(Dataset entries)

______

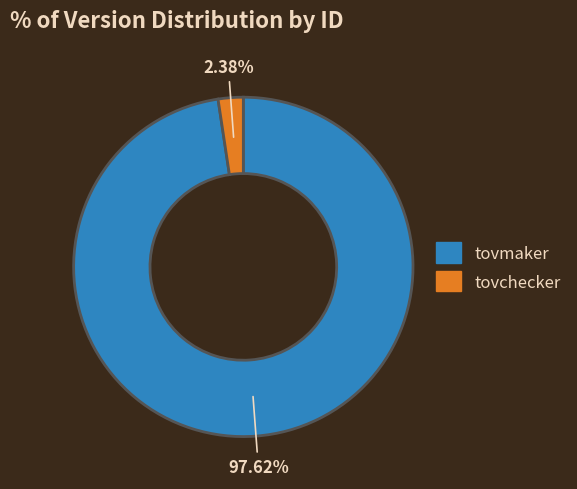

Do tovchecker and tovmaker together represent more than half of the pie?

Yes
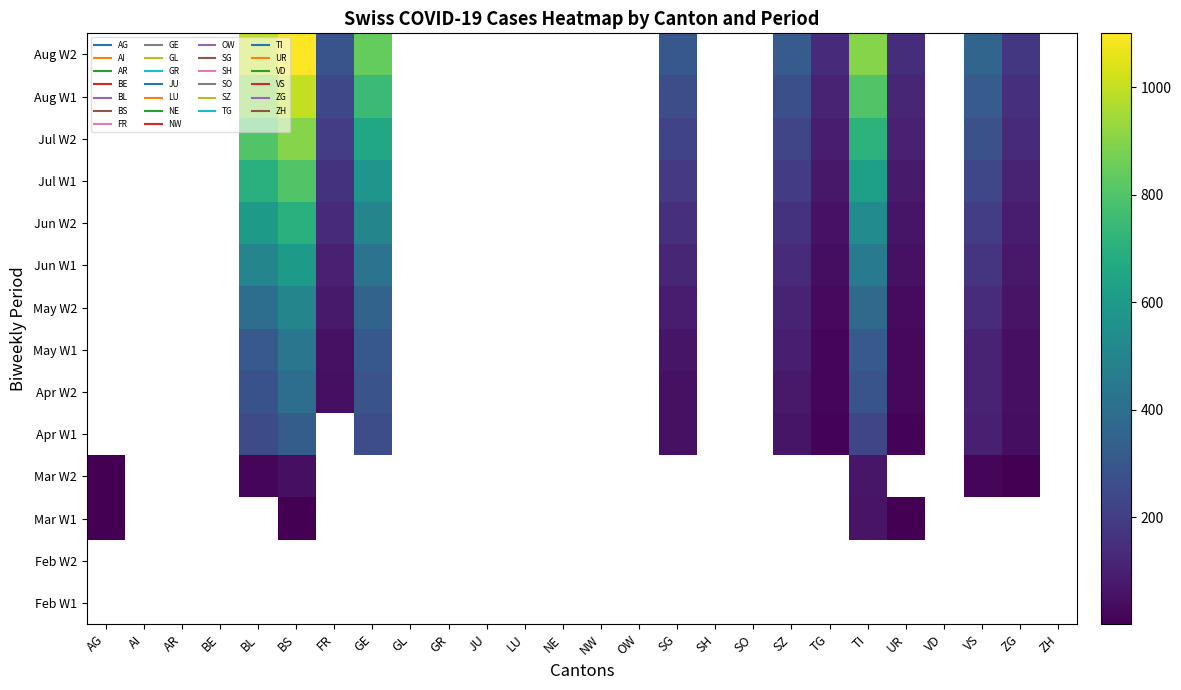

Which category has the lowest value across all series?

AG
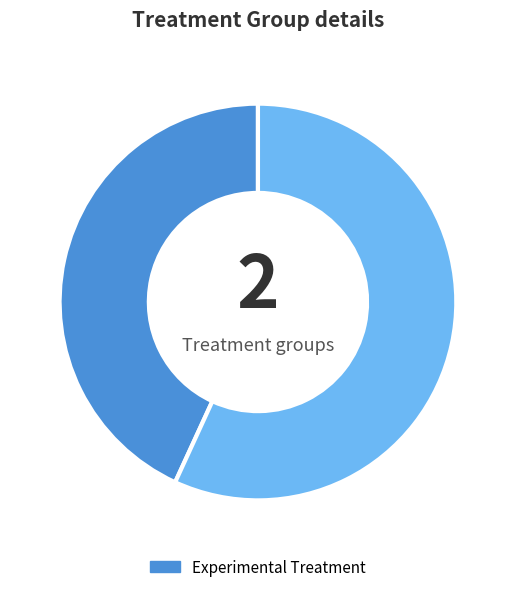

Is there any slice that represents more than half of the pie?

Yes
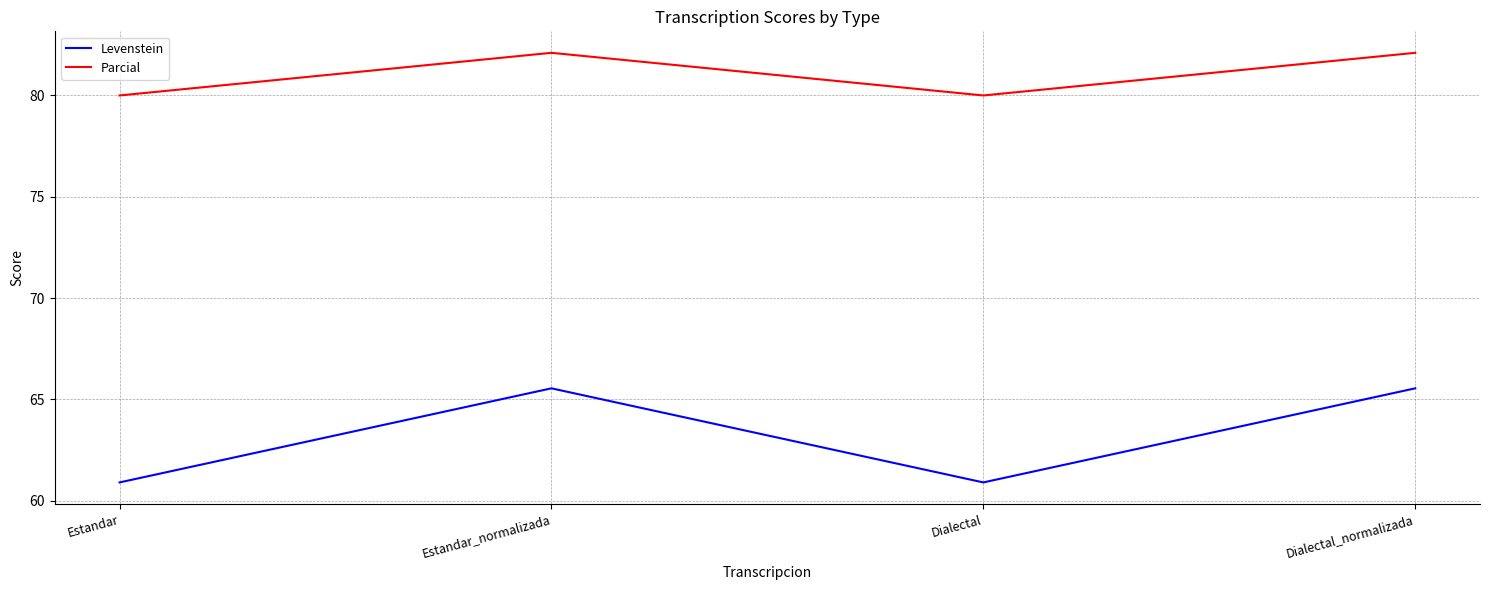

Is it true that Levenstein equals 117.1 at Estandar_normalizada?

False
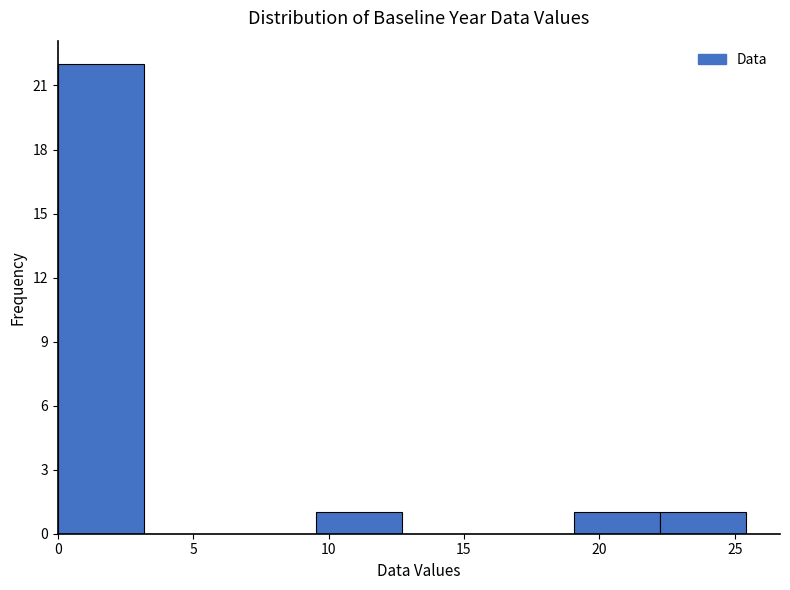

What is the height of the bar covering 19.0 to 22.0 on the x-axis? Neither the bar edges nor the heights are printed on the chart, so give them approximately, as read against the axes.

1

______

Exercise aim>
Reproduce all of the material above word for word, omitting the pictures.

Written reply>
Do tovchecker and tovmaker together represent more than half of the pie?

Yes

Which category has the lowest value across all series?

AG

Is there any slice that represents more than half of the pie?

Yes

Is it true that Levenstein equals 117.1 at Estandar_normalizada?

False

What is the height of the bar covering 19.0 to 22.0 on the x-axis? Neither the bar edges nor the heights are printed on the chart, so give them approximately, as read against the axes.

1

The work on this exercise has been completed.